I’m using AWS Glue Spark/python jobs to ingest data into hudi tables in a s3 bucket. I’m hitting major s3 slowdown issues, in a way that goes beyond reasonable, but unable to pin down the root cause.
My destination s3 bucket has a folder for every hudi table. When I ingest data to the tables sequentially (one table at a time – a very long run), all works well. However, when I run multiple jobs in parallel, each processing a single table, many of the jobs are failing with s3 slowdown errors.
This is not the expected behaviour, as the s3 rate limits are per prefix. Seeing as each hudi table has it’s own folder, I assumed that each of those folders are a separate prefix, and should not be impacted by what’s happening in other folders/prefixes.
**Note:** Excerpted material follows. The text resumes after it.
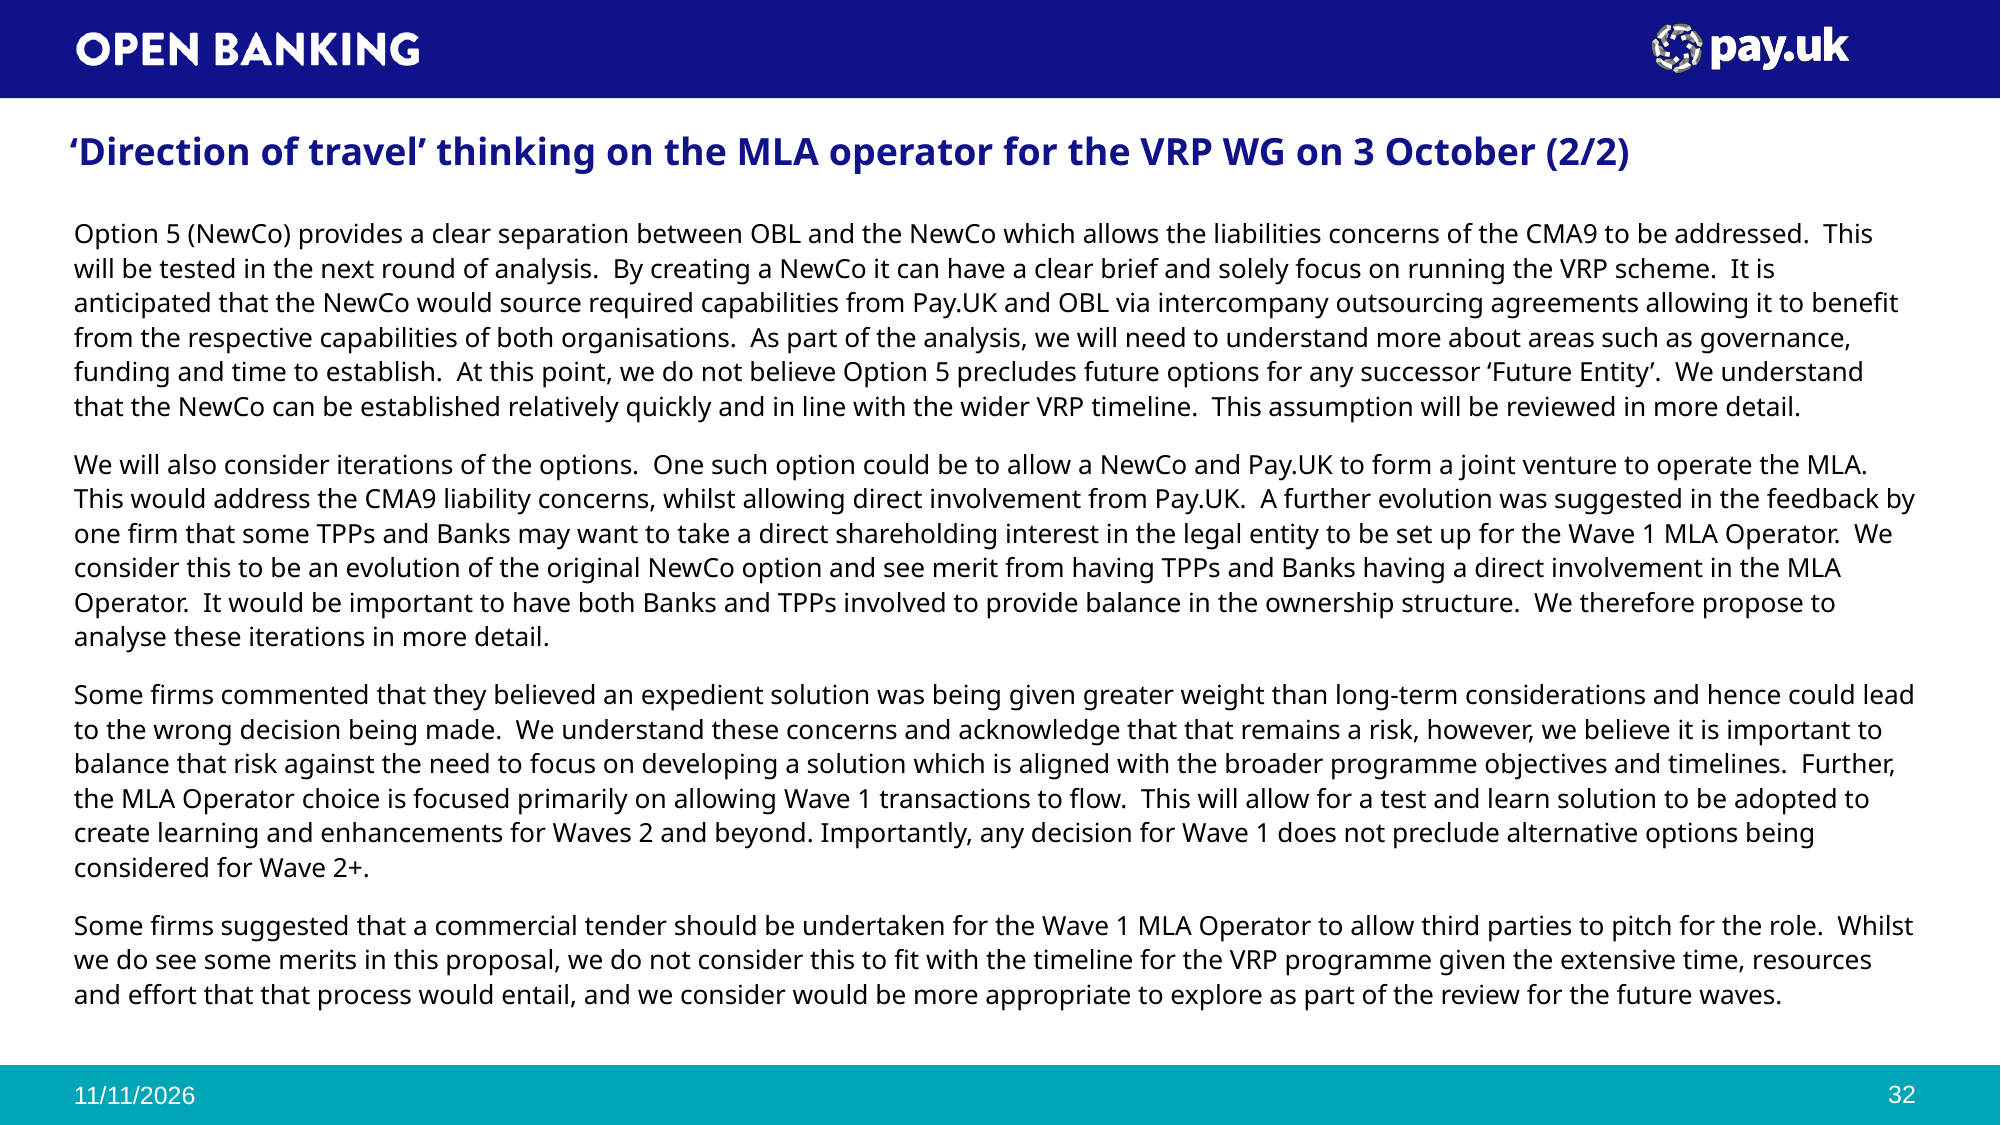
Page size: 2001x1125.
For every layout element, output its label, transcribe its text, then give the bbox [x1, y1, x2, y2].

However, jobs do hit rate limits when running in parallel, unlike when running sequentially.
This is my hudi configuration:
config = {
'className' : 'org.apache.hudi',
'hoodie.datasource.write.storage.type': 'COPY_ON_WRITE',
'hoodie.datasource.hive_sync.use_jdbc': 'false',
'hoodie.datasource.write.precombine.field': 'tx_commit_time',
'path': targetPath, # s3 uri of the hudi table folder
'hoodie.table.name': tableName,
'hoodie.datasource.hive_sync.database': dbName,
'hoodie.datasource.hive_sync.table': tableName,
'hoodie.datasource.hive_sync.enable': 'true',
'hoodie.datasource.write.hive_style_partitioning': 'true',
'hoodie.datasource.write.keygenerator.class': 'org.apache.hudi.keygen.ComplexKeyGenerator',
'hoodie.datasource.write.recordkey.field': hudiPrimaryKey,
'hoodie.datasource.write.partitionpath.field': partitionKeyField,
'hoodie.datasource.hive_sync.partition_extractor_class': 'org.apache.hudi.hive.MultiPartKeysValueExtractor',
'hoodie.datasource.hive_sync.partition_fields': partitionKeyField,
'hoodie.upsert.shuffle.parallelism': 20,
'hoodie.insert.shuffle.parallelism': 20,
'hoodie.datasource.write.operation': 'upsert',
'hoodie.cleaner.policy': 'KEEP_LATEST_FILE_VERSIONS',
'hoodie.cleaner.fileversions.retained': 1,
'hoodie.datasource.write.reconcile.schema': 'true',
'hoodie.index.type': 'GLOBAL_SIMPLE'
}
My write operation is fairly straight forward:
outputDf.write.format('hudi').options(**config).mode('Append').save()
Can anyone please help clarify this behaviour and how to avoid it?